___ RAW DATA

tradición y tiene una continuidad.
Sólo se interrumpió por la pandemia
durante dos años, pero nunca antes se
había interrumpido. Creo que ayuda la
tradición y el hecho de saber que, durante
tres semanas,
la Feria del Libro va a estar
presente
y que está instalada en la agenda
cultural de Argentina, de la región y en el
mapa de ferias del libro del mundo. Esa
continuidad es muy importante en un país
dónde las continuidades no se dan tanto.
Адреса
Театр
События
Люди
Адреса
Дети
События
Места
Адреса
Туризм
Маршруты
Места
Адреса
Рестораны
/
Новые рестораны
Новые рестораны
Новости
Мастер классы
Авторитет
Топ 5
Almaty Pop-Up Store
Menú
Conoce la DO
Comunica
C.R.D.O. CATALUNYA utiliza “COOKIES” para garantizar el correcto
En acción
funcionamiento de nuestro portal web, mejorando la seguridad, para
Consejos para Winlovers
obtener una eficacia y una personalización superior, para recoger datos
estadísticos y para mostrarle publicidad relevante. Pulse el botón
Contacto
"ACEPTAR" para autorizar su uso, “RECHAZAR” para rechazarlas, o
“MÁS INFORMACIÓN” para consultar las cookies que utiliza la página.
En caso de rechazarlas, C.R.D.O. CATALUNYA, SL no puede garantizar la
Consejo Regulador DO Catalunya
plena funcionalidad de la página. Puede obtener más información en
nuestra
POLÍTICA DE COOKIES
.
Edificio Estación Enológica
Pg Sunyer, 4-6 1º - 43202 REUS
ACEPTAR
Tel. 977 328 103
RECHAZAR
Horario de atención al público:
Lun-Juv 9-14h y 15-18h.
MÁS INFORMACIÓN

______

YOUR OBJECTIVE:
Write out the material again, replacing "C.R.D.O. CATALUNYA" with "CRDO CATALUNYA" wherever it occurs and leaving every other word untouched.

RESULT OF THIS TASK:
tradición y tiene una continuidad.
Sólo se interrumpió por la pandemia
durante dos años, pero nunca antes se
había interrumpido. Creo que ayuda la
tradición y el hecho de saber que, durante
tres semanas,
la Feria del Libro va a estar
presente
y que está instalada en la agenda
cultural de Argentina, de la región y en el
mapa de ferias del libro del mundo. Esa
continuidad es muy importante en un país
dónde las continuidades no se dan tanto.
Адреса
Театр
События
Люди
Адреса
Дети
События
Места
Адреса
Туризм
Маршруты
Места
Адреса
Рестораны
/
Новые рестораны
Новые рестораны
Новости
Мастер классы
Авторитет
Топ 5
Almaty Pop-Up Store
Menú
Conoce la DO
Comunica
CRDO CATALUNYA utiliza “COOKIES” para garantizar el correcto
En acción
funcionamiento de nuestro portal web, mejorando la seguridad, para
Consejos para Winlovers
obtener una eficacia y una personalización superior, para recoger datos
estadísticos y para mostrarle publicidad relevante. Pulse el botón
Contacto
"ACEPTAR" para autorizar su uso, “RECHAZAR” para rechazarlas, o
“MÁS INFORMACIÓN” para consultar las cookies que utiliza la página.
En caso de rechazarlas, CRDO CATALUNYA, SL no puede garantizar la
Consejo Regulador DO Catalunya
plena funcionalidad de la página. Puede obtener más información en
nuestra
POLÍTICA DE COOKIES
.
Edificio Estación Enológica
Pg Sunyer, 4-6 1º - 43202 REUS
ACEPTAR
Tel. 977 328 103
RECHAZAR
Horario de atención al público:
Lun-Juv 9-14h y 15-18h.
MÁS INFORMACIÓN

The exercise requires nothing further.